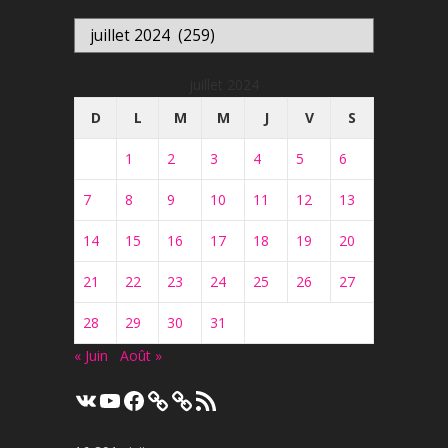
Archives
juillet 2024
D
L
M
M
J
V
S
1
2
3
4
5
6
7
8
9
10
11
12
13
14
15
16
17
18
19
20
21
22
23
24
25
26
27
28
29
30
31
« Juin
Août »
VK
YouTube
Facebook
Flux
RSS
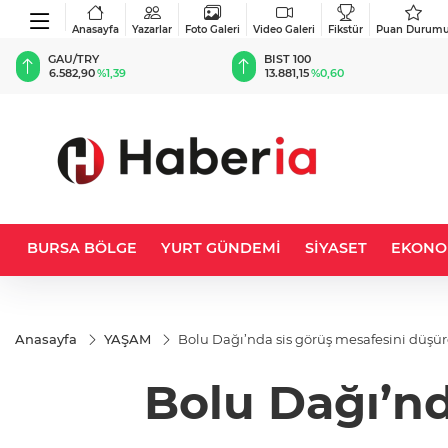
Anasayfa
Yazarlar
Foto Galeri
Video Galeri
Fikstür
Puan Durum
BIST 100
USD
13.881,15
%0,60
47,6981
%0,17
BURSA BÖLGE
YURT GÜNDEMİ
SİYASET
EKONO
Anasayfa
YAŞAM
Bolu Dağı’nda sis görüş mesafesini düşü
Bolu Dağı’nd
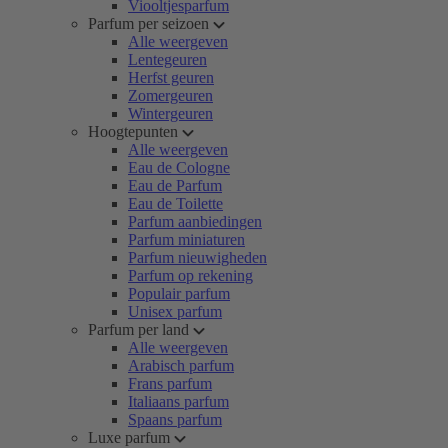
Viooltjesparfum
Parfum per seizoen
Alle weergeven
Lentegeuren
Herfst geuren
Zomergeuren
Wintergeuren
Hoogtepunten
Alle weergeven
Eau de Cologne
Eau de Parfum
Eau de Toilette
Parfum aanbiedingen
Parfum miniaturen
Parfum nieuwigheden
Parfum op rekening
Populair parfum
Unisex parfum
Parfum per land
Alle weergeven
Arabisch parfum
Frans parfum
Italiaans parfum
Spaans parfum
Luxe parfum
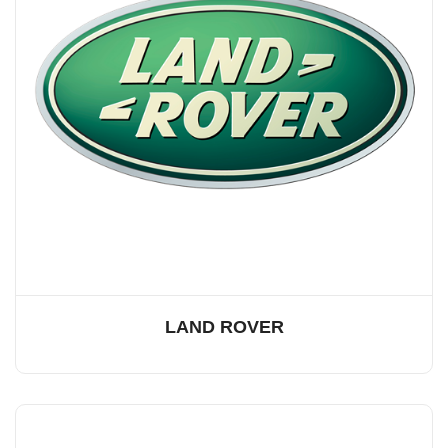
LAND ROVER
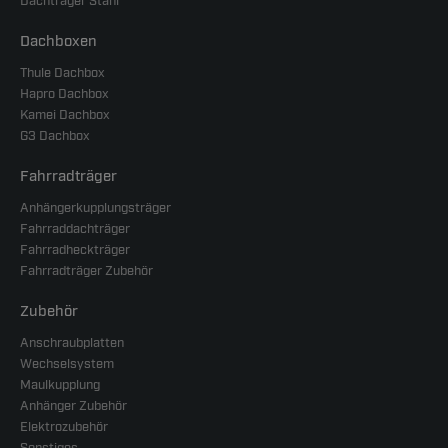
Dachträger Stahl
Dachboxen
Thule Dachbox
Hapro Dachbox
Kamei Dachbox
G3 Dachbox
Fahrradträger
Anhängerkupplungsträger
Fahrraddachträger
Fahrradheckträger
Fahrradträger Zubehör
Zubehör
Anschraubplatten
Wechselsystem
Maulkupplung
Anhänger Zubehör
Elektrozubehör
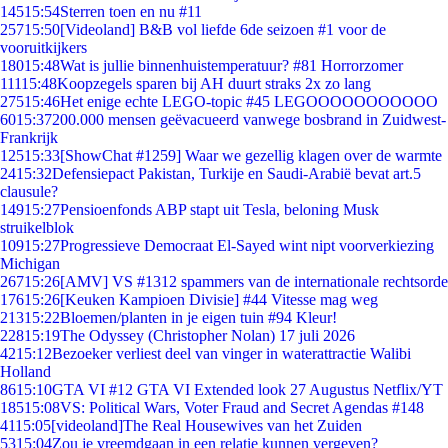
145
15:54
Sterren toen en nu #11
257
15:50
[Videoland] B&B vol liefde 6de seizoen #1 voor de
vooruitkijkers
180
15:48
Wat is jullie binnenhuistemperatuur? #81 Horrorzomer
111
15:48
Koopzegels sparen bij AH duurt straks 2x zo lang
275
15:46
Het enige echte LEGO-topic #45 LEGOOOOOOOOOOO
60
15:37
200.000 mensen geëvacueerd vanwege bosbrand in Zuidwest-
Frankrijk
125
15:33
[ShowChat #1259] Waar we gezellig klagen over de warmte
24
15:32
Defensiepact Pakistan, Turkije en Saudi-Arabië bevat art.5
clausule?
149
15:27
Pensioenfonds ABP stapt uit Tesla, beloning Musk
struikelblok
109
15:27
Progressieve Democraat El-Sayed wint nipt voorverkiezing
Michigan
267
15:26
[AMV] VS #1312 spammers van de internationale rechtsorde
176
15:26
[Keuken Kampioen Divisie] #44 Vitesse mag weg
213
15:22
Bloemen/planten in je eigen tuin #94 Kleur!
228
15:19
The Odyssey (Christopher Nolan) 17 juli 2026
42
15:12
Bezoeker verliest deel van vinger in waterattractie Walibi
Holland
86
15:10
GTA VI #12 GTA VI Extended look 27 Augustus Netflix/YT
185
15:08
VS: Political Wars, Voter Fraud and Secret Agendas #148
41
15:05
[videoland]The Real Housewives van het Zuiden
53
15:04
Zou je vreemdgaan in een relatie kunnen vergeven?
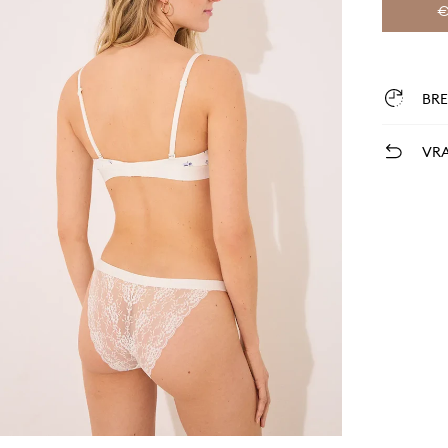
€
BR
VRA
######
## Job item
All of the lines above that carry the string "Bolu" need to be found and copied.

## Expected answer
Bolu Dağı’nda sis görüş mesafesini düşü
Bolu Dağı’nd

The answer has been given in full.